MATERIAL:
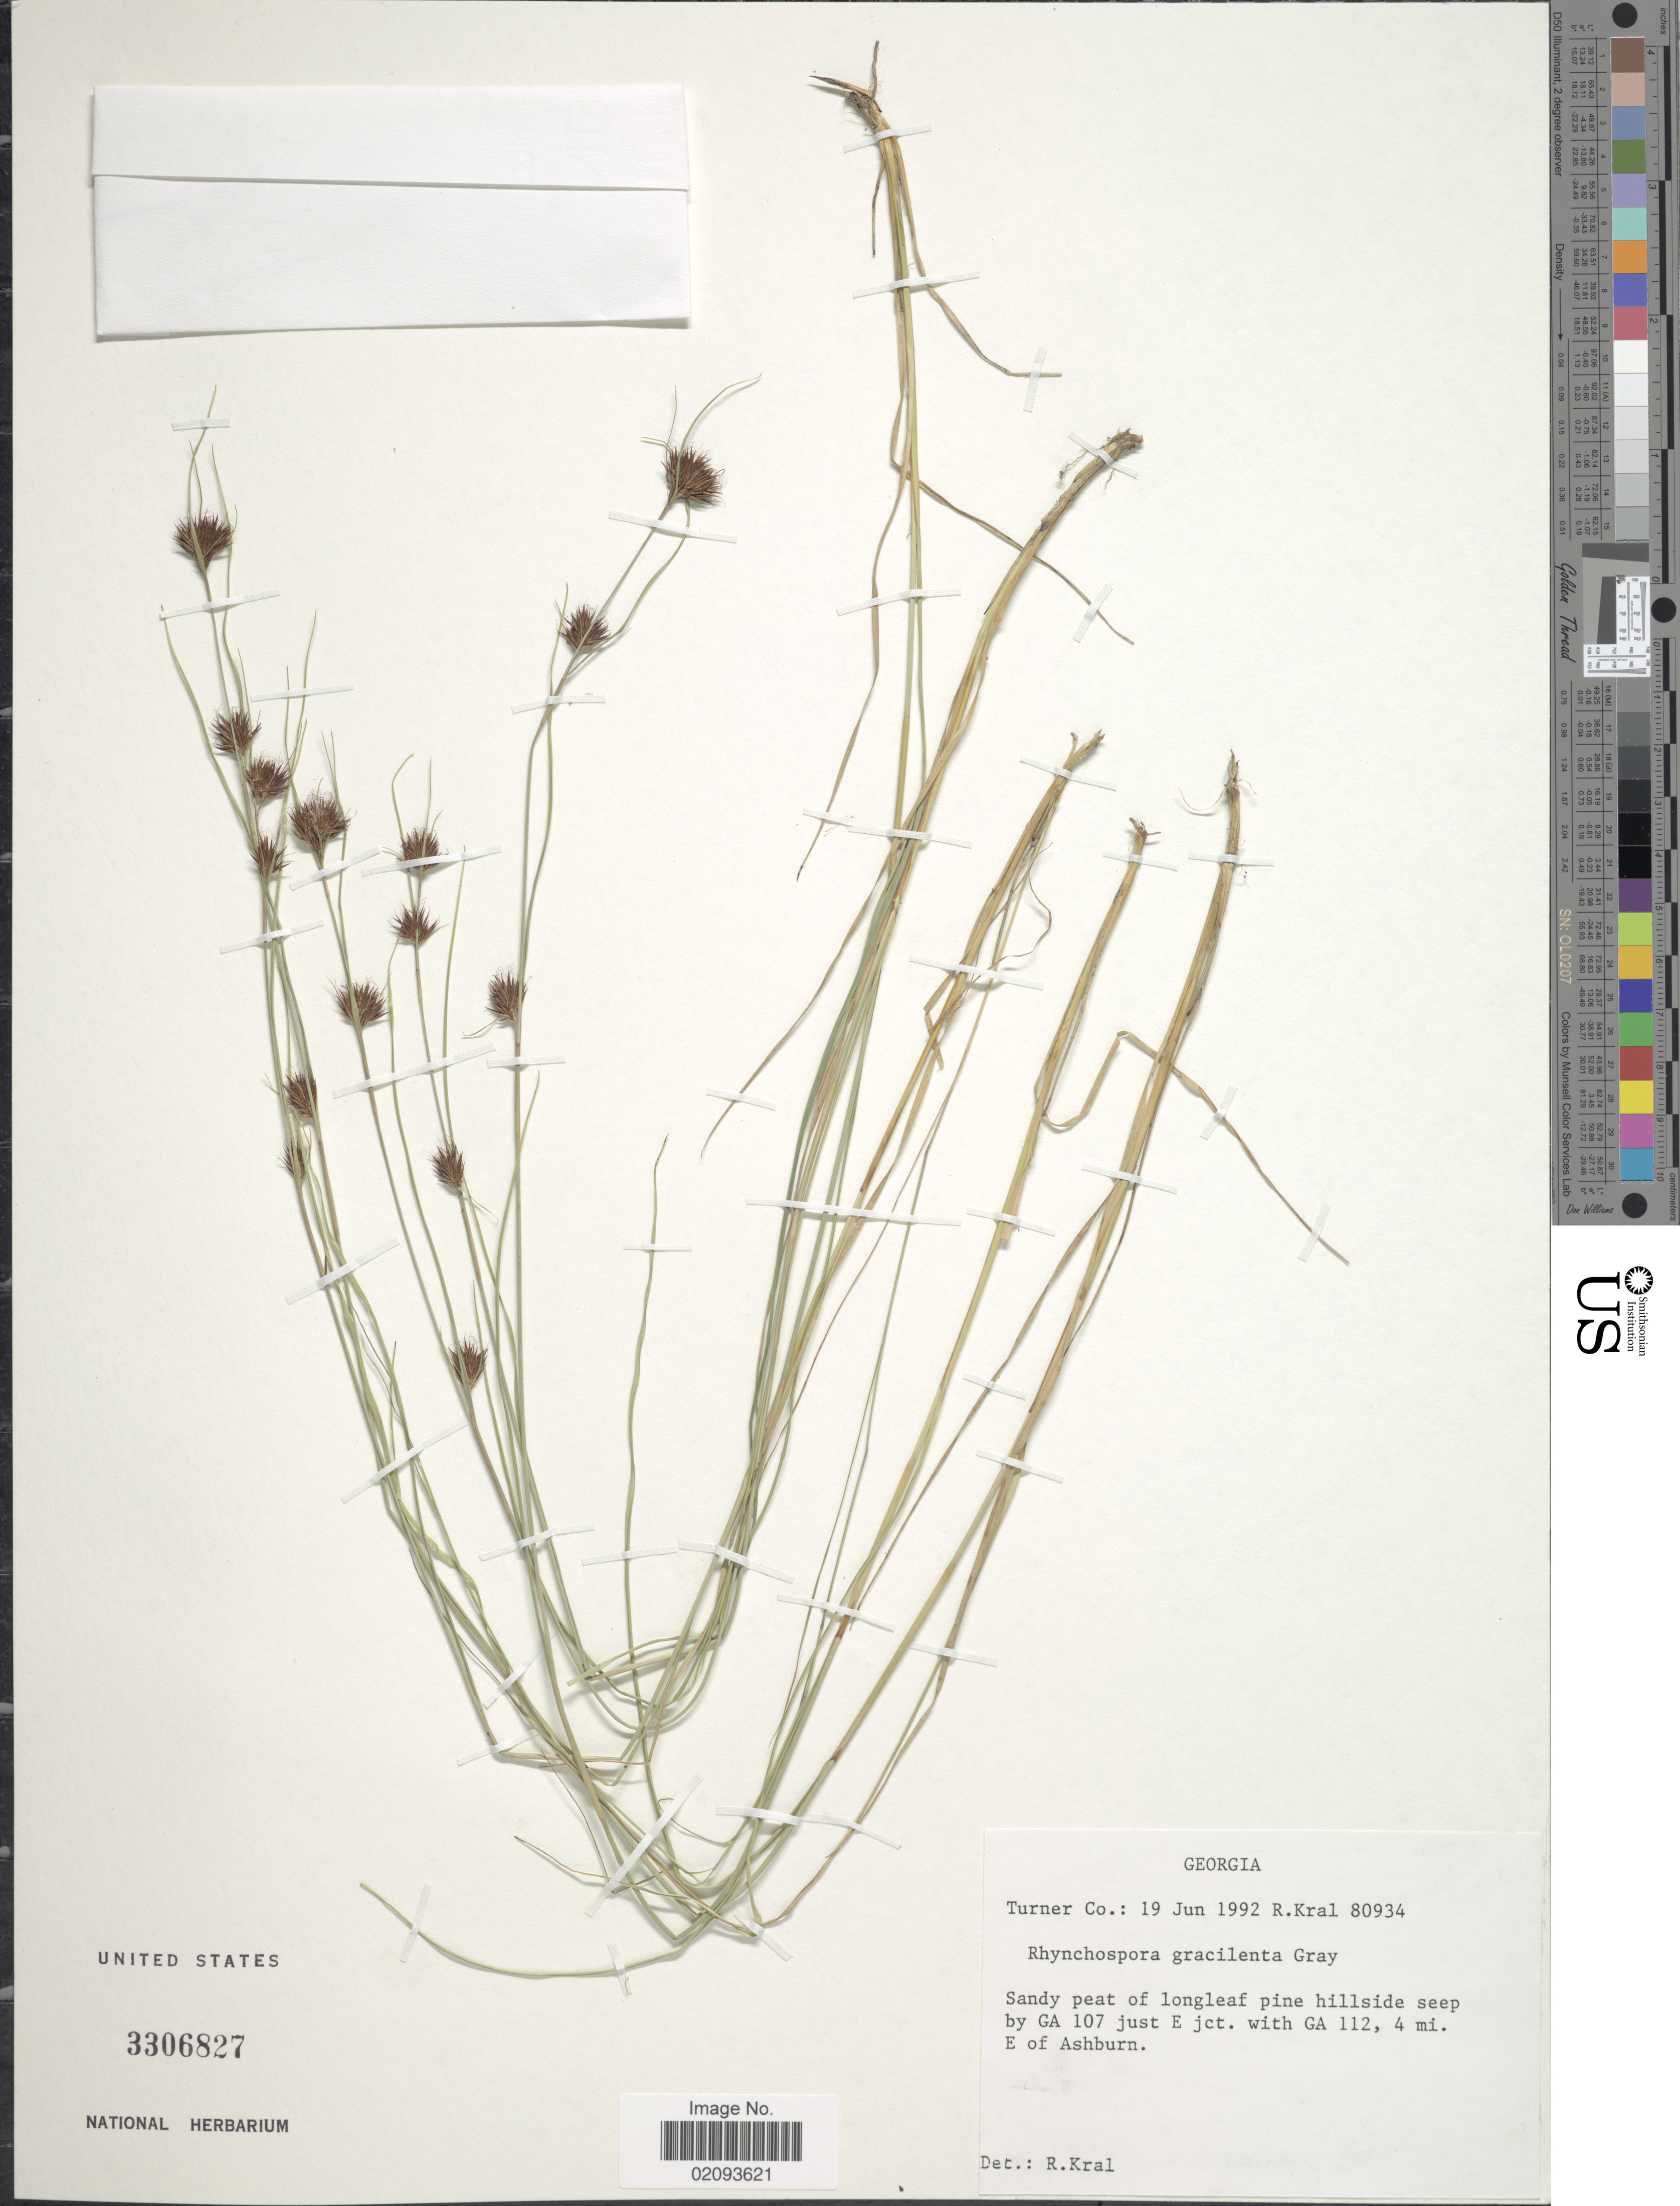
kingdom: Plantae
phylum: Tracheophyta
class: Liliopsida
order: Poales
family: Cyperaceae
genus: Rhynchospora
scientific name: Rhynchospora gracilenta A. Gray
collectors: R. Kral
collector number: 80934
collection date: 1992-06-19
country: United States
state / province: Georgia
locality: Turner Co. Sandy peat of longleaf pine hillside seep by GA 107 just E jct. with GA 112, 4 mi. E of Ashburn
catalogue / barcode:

PROBLEM TO SOLVE: Retype the listing from the line with "country: United States" through its last line.

ANSWER IN FULL:
country: United States
state / province: Georgia
locality: Turner Co. Sandy peat of longleaf pine hillside seep by GA 107 just E jct. with GA 112, 4 mi. E of Ashburn
catalogue / barcode:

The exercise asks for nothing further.